Now enjoy your 37th quarter-annual COVID vaccine and eat up your cricket paste ration.
The scientific method was not used here, as it would be rather barbaric to do a controlled study. And even that would be inconclusive, because even if you find that shaking a baby can produce these symptoms, you can't show that something else can't *also* produce them. Someone could produce a study that says a baseball bat to the head will probably fracture a skull; that doesn't mean a person with a fractured skull was probably hit by a baseball bat.
Exactly! You said it better than I did.
Someone could produce a study that says a baseball bat to the head will probably fracture a skull; that doesn't mean a person with a fractured skull was probably hit by a baseball bat.
This is Reason's persistent illogical activist idiocy in these regards.
It's zen koan "If a tree falls in the woods and no one is around to hear it..." scientific/legal theory.
Yes, it's possible that any given tree didn't make a noise and based on that false premise you can invent any number of contrivances and statistical fudge factors to arrive at the conclusion to a "within a shadow of a doubt" degree.
It would be one thing if this were coming through schools or safety officers or social workers patrolling neighborhoods or whatever, but it's not. These are all cases where kids "ran into a door frame" or fell out of bed and gave themselves a concussion using nothing but their own bodyweight (but no adult could possibly shake them hard enough to do that).
It's utter ambulance-chasing-activist horseshit.
Shirley the “his eyes are too close together” and “the criminal always returns to the scene of the crime” are still valid, recognised theories right?

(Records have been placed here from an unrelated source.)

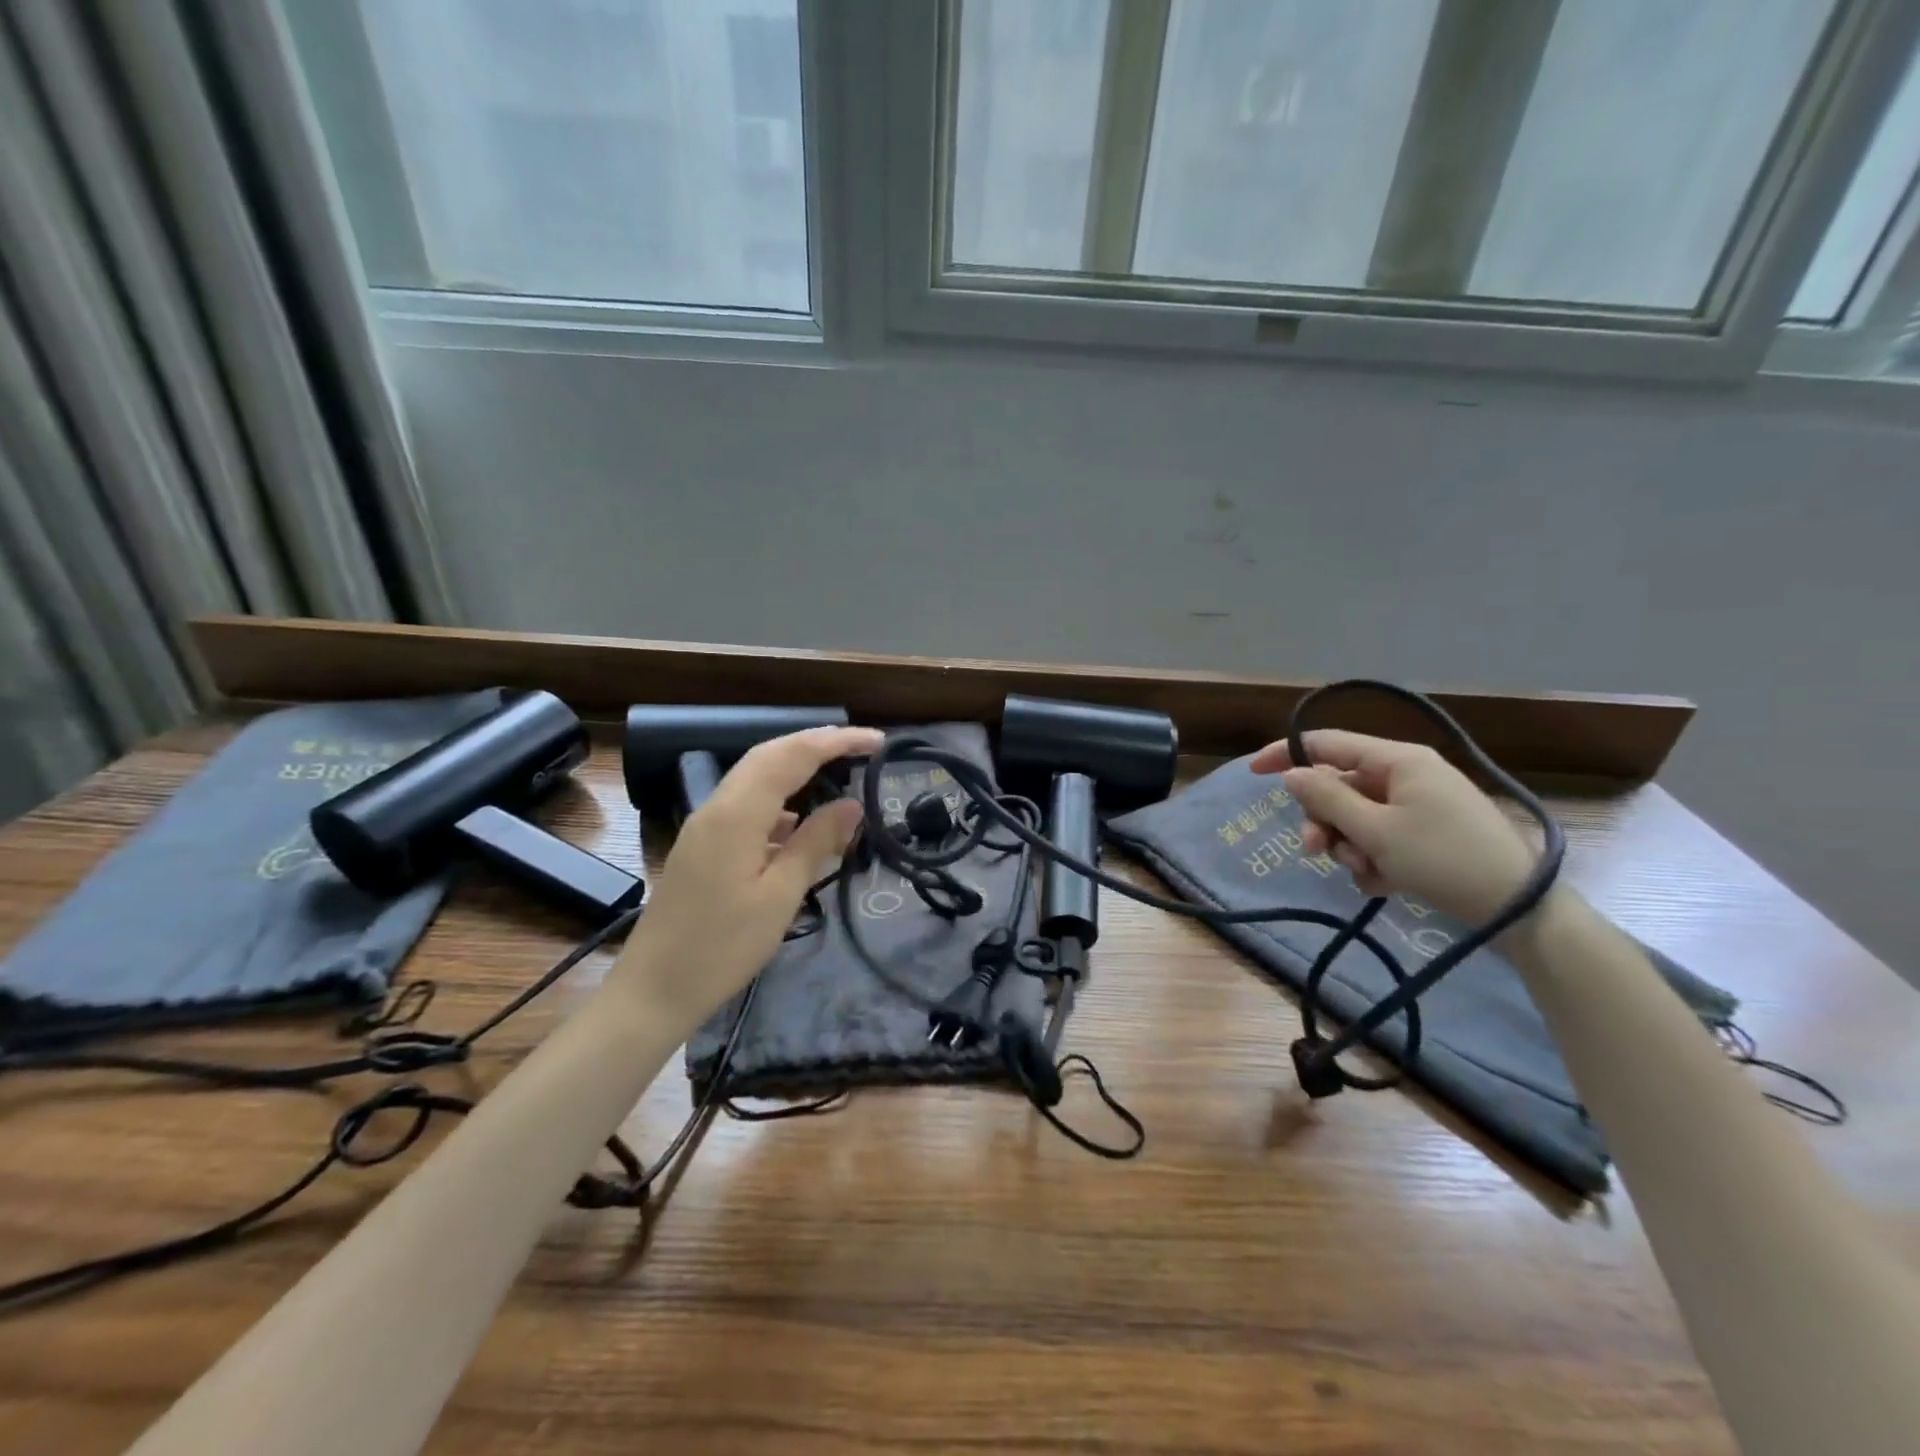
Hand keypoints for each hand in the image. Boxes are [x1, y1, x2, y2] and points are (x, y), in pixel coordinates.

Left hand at [613, 725, 882, 1022]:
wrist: (653, 990)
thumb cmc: (722, 948)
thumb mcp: (780, 897)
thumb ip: (815, 844)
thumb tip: (852, 804)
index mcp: (737, 815)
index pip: (791, 756)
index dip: (836, 742)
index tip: (878, 741)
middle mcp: (717, 807)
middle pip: (769, 755)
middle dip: (816, 743)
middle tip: (862, 747)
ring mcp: (705, 825)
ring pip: (755, 776)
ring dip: (797, 765)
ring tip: (838, 771)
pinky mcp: (703, 845)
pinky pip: (746, 803)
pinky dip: (779, 797)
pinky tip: (799, 820)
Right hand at [1250, 730, 1536, 924]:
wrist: (1518, 908)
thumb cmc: (1443, 858)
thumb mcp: (1376, 830)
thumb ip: (1327, 799)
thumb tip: (1291, 774)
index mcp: (1398, 760)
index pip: (1328, 743)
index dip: (1287, 754)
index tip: (1252, 772)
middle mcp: (1407, 775)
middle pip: (1340, 787)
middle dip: (1324, 821)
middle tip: (1316, 852)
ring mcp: (1419, 805)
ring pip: (1356, 817)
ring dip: (1348, 846)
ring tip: (1364, 873)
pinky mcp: (1427, 834)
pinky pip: (1380, 837)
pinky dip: (1372, 859)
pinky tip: (1384, 883)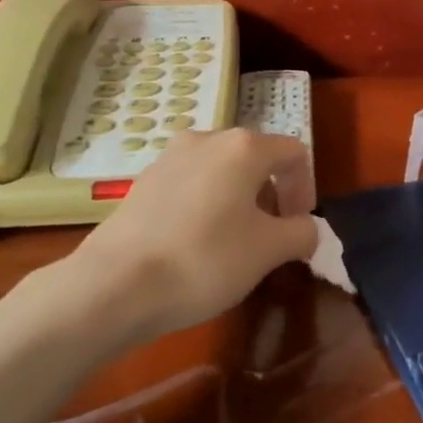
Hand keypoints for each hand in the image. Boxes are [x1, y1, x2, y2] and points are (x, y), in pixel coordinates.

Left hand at [69, 128, 318, 339]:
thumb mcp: (269, 251)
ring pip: (221, 172)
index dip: (306, 190)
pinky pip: (191, 185)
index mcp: (243, 147)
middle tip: (271, 237)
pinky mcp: (143, 181)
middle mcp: (206, 138)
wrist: (116, 284)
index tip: (299, 228)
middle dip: (272, 196)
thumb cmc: (205, 260)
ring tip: (234, 243)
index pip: (294, 154)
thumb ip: (302, 232)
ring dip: (239, 201)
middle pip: (256, 159)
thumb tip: (305, 228)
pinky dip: (206, 206)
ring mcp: (169, 157)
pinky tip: (196, 244)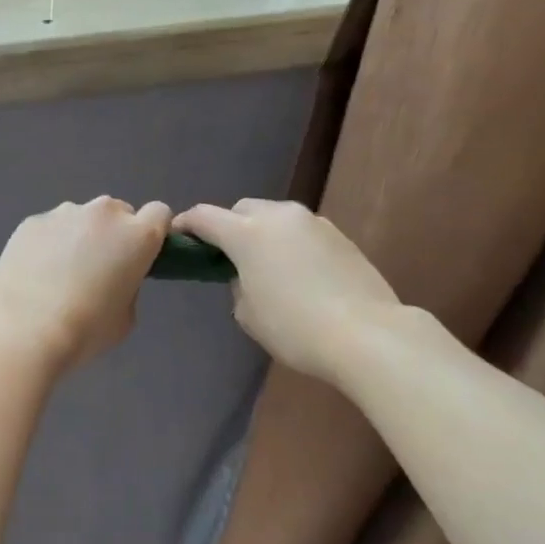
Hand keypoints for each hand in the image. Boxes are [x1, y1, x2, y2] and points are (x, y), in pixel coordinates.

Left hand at [0, 197, 172, 372]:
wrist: (22, 330)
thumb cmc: (84, 330)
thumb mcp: (125, 317)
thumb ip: (128, 286)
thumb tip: (114, 277)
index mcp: (137, 236)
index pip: (159, 213)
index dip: (152, 232)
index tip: (140, 255)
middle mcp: (104, 214)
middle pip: (118, 212)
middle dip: (114, 234)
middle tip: (97, 269)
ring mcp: (64, 213)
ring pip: (82, 218)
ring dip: (79, 236)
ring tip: (59, 274)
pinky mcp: (32, 221)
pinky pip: (51, 227)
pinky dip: (49, 243)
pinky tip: (34, 274)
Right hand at [173, 199, 399, 383]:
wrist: (366, 334)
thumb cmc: (295, 328)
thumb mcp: (248, 313)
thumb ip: (237, 284)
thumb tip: (247, 274)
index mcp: (247, 234)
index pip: (204, 217)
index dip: (186, 225)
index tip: (178, 237)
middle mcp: (279, 217)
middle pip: (242, 209)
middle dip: (229, 226)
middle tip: (227, 256)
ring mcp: (313, 222)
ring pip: (276, 218)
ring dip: (262, 233)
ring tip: (265, 265)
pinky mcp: (339, 235)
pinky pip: (302, 232)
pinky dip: (290, 244)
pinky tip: (298, 273)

Right?
Don’t forget the ‘evil laugh’.
https://www.youtube.com/watch?v=5cFzABv0xMU
Are you describing Charlie Cartman?
They're just trying to increase their population, by luring people with unruly babies to move in from other states.
It is difficult to get a man to understand something when his salary depends upon his not understanding it.
I'm going to need to see evidence that Reason, auspiciously journalists, and politicians and activist organizations don't make make more money off of trumping up edge cases rather than a run-of-the-mill "Man who shook baby to death gets convicted of shaking baby to death." story. Like with USAID, the money has to be coming from somewhere. Who is paying for the "You can slam a baby's head into the dresser lightly without causing AHT." research (which contradicts the children's sports research showing how they injure themselves, on their own, all the time).